In order to estimate the melt rate of icebergs, and potentially of their nearby source tidewater glacier(s), I have been measuring changes in iceberg surface elevations over time using digital elevation models (elevation maps or DEMs for short). The DEMs are constructed using ~0.5 m-resolution stereo images collected by the WorldView satellites. Stereo images are two images of the same area that are taken from different angles. You can create DEMs from stereo images using computer programs that calculate the distance of objects in the images from the satellite by basically performing the same steps as your brain when you look at an object with both your eyes open.
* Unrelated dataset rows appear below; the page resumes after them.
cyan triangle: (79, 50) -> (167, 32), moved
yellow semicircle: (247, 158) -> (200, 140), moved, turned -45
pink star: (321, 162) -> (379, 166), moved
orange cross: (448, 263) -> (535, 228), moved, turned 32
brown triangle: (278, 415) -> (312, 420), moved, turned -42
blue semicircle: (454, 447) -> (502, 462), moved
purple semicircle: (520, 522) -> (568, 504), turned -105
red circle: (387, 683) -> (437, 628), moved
If you can identify the same iceberg in DEMs from two different dates, you can measure the change in surface elevation between those dates. The measured elevation change can then be converted to a melt rate by making some basic assumptions about the ice and water densities and the shape of the iceberg. DEMs containing the same icebergs on two different dates are shown below.
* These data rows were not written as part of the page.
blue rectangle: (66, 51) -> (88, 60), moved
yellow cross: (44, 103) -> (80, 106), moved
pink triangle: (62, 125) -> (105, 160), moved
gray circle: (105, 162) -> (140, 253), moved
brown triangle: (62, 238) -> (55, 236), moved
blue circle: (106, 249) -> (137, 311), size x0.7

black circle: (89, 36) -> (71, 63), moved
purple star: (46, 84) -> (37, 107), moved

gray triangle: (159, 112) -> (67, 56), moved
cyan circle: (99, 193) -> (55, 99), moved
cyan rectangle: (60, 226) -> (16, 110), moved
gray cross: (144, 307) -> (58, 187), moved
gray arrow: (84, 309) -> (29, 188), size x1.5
Sermilik Fjord DEMs for (left) 24 June and (right) 29 June 2012. The DEMs are cropped to focus on the iceberg delineated with the black-and-white dashed polyline. Elevations in meters above sea level are distinguished according to color. Large icebergs are shown as warm colors. Bergy bits are light blue and the ice-free fjord areas are dark blue. Dark blue colors within the icebergs are data gaps.
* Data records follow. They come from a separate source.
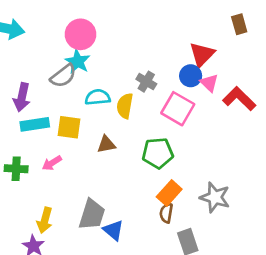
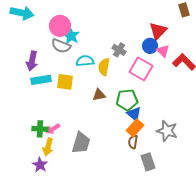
pink circle: (80, 34) -> (60, 26), moved
gray semicircle: (63, 76) -> (61, 46), turned 60
brown triangle: (106, 144) -> (99, 95), moved
pink arrow: (52, 163) -> (53, 129), moved
green cross: (16, 169) -> (40, 129), moved
blue triangle: (113, 230) -> (134, 114), moved

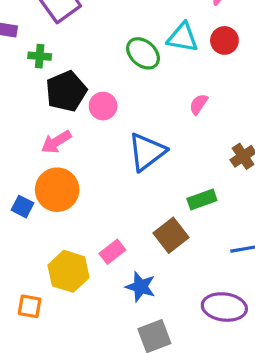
Sermilik Fjord DEMs for (left) 24 June and (right) 29 June 2012. The DEMs are cropped to focus on the iceberg delineated with the black-and-white dashed polyline. Elevations in meters above sea level are distinguished according to color. Large icebergs are shown as warm colors. Bergy bits are light blue and the ice-free fjord areas are dark blue. Dark blue colors within the icebergs are data gaps.

 
I am working on estimating iceberg melting in Greenland’s major glacial fjords as part of my postdoctoral research with Gordon Hamilton at the University of Maine Climate Change Institute. So far I’ve estimated iceberg melt rates in Sermilik and Ilulissat Fjords in East and West Greenland, respectively, and found some interesting results. Just as you may have observed when adding ice cubes to drinks, the freshwater flux from icebergs increases with the submerged surface area (smaller ice cubes dilute your drink faster). Summer melt rates are similar in both fjords (~0.3-0.4 m/d) despite differences in water temperature of ~1°C but winter melt rates are much lower (~0.1 m/d) in Ilulissat Fjord. Winter melt rates cannot be calculated for Sermilik Fjord and the winter decrease may be unique to Ilulissat Fjord, but needs to be investigated further. Through collaboration with Fiamma Straneo and Claudia Cenedese, I hope to provide the first detailed analysis of spatial and temporal variations in iceberg submarine melting in these fjords and possible explanations for the observed variability. The method used to estimate melting is described in detail in an article currently in review with the Journal of Glaciology and I hope to submit an article comparing iceberg melting in the two fjords in the next month.